Darum müssen endlich die ideologischen Grabenkämpfe entlang der wohl gehegten, aber längst verstaubten linken und rechten Mythen aufhören. Die Fakten der internationalen Studien zeigen ganz klar: Die Vorstellung, ein integratives Schulsystem stehe im Widerspruch zu einer Leistungsausrichtung, ist eine Mär. Unser Schulsystem muss sich ganz konkret ändern. Der Staat muss klare Fernziele vorgeben und ihr Erreichen extern überprüfen, dann aber den Schulen die Möglichkeit geben, selbstständig die besten Wege zu diesen Zielen zu finden.

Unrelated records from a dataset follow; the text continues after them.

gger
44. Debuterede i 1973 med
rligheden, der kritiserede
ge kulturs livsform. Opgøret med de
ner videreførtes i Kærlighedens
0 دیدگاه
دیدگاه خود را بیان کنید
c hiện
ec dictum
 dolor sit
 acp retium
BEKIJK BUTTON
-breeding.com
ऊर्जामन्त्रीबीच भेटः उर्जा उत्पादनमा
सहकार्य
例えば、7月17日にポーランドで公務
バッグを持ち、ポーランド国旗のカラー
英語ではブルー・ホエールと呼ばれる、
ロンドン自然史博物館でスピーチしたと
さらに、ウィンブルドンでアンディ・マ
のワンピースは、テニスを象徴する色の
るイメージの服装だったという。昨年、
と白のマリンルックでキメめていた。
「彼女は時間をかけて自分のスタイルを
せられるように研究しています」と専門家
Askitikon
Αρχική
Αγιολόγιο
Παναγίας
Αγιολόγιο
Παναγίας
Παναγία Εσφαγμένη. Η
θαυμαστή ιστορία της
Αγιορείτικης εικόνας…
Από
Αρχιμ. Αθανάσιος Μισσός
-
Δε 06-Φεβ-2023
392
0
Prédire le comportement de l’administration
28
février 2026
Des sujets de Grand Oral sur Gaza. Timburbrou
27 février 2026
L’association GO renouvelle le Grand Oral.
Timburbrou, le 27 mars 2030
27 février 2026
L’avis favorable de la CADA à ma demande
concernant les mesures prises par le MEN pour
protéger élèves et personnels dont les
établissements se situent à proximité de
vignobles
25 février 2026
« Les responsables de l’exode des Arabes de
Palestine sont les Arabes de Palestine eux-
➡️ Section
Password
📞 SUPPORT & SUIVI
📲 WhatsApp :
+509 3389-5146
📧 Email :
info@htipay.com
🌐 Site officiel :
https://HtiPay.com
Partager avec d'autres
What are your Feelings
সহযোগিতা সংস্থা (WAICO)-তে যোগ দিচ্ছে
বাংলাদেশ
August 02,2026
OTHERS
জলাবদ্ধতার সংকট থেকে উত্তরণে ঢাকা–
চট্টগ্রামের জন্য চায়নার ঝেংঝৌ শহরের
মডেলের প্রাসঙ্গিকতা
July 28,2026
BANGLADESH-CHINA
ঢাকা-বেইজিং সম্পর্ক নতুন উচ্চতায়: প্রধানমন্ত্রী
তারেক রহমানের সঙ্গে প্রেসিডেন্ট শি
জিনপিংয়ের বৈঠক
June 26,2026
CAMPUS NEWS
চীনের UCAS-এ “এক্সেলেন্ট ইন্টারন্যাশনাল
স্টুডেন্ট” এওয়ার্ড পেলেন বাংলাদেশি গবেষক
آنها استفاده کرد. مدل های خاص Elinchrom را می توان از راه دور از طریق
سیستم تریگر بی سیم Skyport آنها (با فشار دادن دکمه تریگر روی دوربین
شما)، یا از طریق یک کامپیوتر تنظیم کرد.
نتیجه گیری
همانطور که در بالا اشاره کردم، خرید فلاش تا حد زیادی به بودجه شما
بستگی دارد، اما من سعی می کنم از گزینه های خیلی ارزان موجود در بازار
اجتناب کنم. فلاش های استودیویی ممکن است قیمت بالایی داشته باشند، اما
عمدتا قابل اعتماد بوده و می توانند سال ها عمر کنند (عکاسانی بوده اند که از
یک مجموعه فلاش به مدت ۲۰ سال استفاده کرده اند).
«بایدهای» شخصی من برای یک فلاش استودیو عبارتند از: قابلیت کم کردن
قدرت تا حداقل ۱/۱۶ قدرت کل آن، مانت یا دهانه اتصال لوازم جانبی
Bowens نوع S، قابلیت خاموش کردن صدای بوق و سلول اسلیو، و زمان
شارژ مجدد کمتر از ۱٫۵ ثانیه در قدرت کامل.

Um Innovation und Wettbewerb um die besten Konzepte ins System zubringen, müssen wir private Initiative nutzen und privat geleitete Schulen durch öffentliche Finanzierung für alle öffnen. Gerade Kinder aus bildungsfernen Schichten müssen schon in Kindergärten spielend zum Lernen angeregt werden.

Und schließlich hat uns Iglu ein weiteres Mal vor Augen geführt, wie ungerecht unsere auf der Welt einmalig frühe Aufteilung auf Gymnasien, Real- und Hauptschulen ist. Kinder mit identischen Leistungen werden durch die frühe Entscheidung auf ganz unterschiedliche Pfade gestellt - nur, weil die einen aus einer Akademiker - und die anderen aus einer Arbeiterfamilie stammen. Das hat sich in den vergangenen fünf Jahren nur noch weiter verschärft. Wir müssen den Druck der unsinnig frühen Übertrittsentscheidung aus dem System nehmen. Iglu zeigt, dass die Grundschule, zumindest im Vergleich zum weiterführenden Schulsystem, ein „Erfolgsmodell" ist. Erfolgsmodelle sollte man ausbauen: Alle Schüler müssen länger zusammen lernen. Bei den Eltern hat Pisa als hilfreicher Schock gewirkt. Warm endlich löst sich auch bei den Bildungspolitiken der Schockzustand, um echte Reformen anzugehen?